Background: Acetylcholinesterase activity, a marker for degeneration of the central cholinergic system, has consistently been reported, in necropsy brain studies, to be reduced in the cerebral cortex of patients with Alzheimer's disease. We have shown regional acetylcholinesterase activity in vivo in rodent and primate brains with radioactive acetylcholine analogues. In the present study, we used one of the analogues to map acetylcholinesterase activity in the brains of living people.
Methods: Positron emission tomography (PET) and a radiolabelled acetylcholine analogue with high hydrolytic specificity to acetylcholinesterase [11C]N-methyl-4-piperidyl acetate (MP4A), was used in eight elderly healthy controls and five patients with Alzheimer's disease who had mild dementia. All participants were given an intravenous injection of [11C]MP4A and then sequential patterns of radioactivity in various brain regions were obtained by PET. Time courses of [11C]MP4A concentration in arterial blood were also measured to obtain an input function. A three-compartment model was used to estimate regional acetylcholinesterase activity in the brain.

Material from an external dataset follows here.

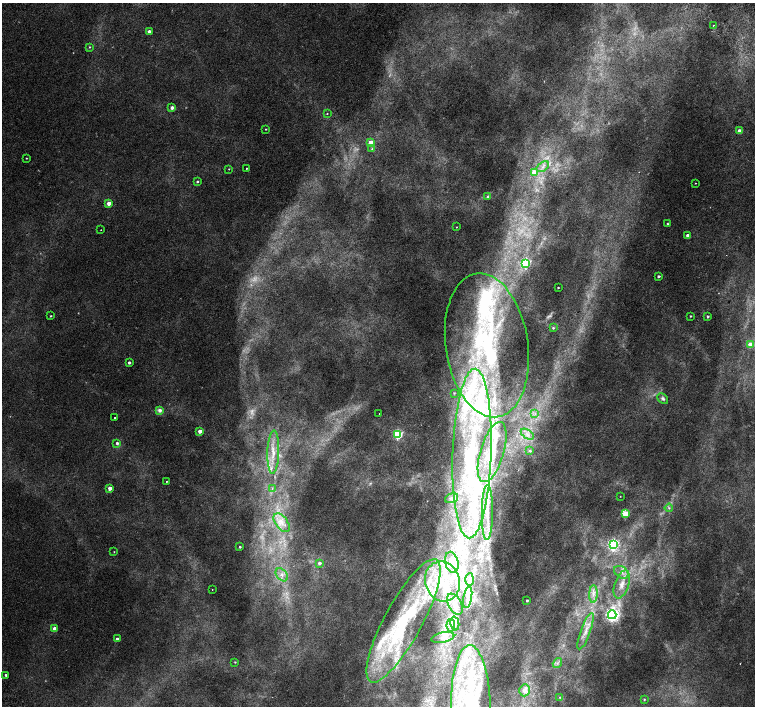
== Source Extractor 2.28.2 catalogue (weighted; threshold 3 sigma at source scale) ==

Findings: The estimated acetylcholinesterase distribution in the brain of the control participants agreed with the acetylcholinesterase distribution at necropsy. All patients with Alzheimer's disease had multiple cortical regions with a reduced estimated acetylcholinesterase activity in comparison with control participants. The reduction was more pronounced in the parietotemporal cortex, with an average reduction rate of 31% in temporal and 38% in parietal cortex, and less pronounced in other cortical lesions (19% in frontal, 24% in occipital, and 20% in sensorimotor cortex). Each patient was found to have at least two cortical regions with significantly reduced acetylcholinesterase activity.
Interpretation: The method we describe for non-invasive in-vivo detection of regional acetylcholinesterase changes in the living human brain that is feasible for biochemical assessment of Alzheimer's disease.